Die Deutsche Rentenversicherung (DRV) setzt bei der Behandlung von chronischen Leiden auf psychologische Methoden. Eine ausschließlich körperliche Therapie greife zu kurz, um nachhaltige Erfolge zu erzielen, sagte der Direktor der DRV Oldenburg-Bremen, Christian Wolff, am 03.03.08 bei einem Fachkongress in Bremen.
Reha-Experten stellten hierzu Schulungskonzepte für betroffene Patienten in der Region vor.
"Bei chronischen Rückenschmerzen bringt eine Reha-Behandlung oft nur vorübergehende Besserung", erklärte Psychologie-Professorin Petra Hampel von der Universität Bremen. "Kommen bei den Patienten Depressionen hinzu, verschlechtern sich die Aussichten noch mehr". Daher sei nun ein Trainingsprogramm erprobt worden, bei dem die Aufmerksamkeit der Patienten weg vom Schmerz und hin zu positiven Gedanken gelenkt werden solle.
Stimmung und Schmerz hängen nach Ansicht von Medizinern auch bei der chronischen Erkrankung Fibromyalgie, die starke Beschwerden an den Übergängen von Muskeln und Sehnen hervorruft, eng zusammen.

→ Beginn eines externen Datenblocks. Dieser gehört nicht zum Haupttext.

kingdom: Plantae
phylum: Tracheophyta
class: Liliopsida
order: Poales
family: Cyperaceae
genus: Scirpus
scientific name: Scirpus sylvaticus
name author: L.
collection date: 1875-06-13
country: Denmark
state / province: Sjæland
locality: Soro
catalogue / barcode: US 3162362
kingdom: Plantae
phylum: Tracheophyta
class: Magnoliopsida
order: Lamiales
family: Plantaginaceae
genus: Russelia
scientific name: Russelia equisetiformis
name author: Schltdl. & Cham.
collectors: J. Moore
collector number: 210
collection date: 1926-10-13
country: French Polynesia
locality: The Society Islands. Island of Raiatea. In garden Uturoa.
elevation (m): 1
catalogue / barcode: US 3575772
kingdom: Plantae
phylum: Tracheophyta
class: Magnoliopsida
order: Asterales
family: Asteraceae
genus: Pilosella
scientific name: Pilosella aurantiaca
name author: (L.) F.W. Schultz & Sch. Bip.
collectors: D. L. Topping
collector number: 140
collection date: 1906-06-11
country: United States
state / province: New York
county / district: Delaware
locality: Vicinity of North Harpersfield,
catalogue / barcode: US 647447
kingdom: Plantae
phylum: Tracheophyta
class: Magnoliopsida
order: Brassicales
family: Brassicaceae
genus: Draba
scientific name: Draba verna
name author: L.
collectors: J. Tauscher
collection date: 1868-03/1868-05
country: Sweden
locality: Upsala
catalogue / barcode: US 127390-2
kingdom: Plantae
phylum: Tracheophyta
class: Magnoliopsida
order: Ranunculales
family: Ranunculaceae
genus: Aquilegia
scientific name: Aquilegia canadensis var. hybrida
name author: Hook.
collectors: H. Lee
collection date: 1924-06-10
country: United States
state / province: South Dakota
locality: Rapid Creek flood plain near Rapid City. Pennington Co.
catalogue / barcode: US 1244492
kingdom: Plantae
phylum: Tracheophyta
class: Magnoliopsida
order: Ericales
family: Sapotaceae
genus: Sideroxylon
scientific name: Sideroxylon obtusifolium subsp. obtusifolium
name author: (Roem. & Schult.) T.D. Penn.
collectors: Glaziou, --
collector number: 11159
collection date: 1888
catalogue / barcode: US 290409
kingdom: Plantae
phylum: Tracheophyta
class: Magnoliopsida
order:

"Wichtiger Ansatzpunkt bei der Behandlung ist die Überzeugung des Patienten, dass er seine Schmerzen positiv beeinflussen kann", meinte die Psychologin Maike Holtz. Als besonders geeignet hätten sich hierbei Entspannungsverfahren wie autogenes Training oder Anti-Stress-Training erwiesen.
Rund 1000 Forscher und Praktiker diskutierten noch bis zum 05.03.08 auf dem 17. Rehabilitationswissenschaftlichen Kolloquium über neue Ansätze in der Behandlung und Bewältigung chronischer Krankheiten.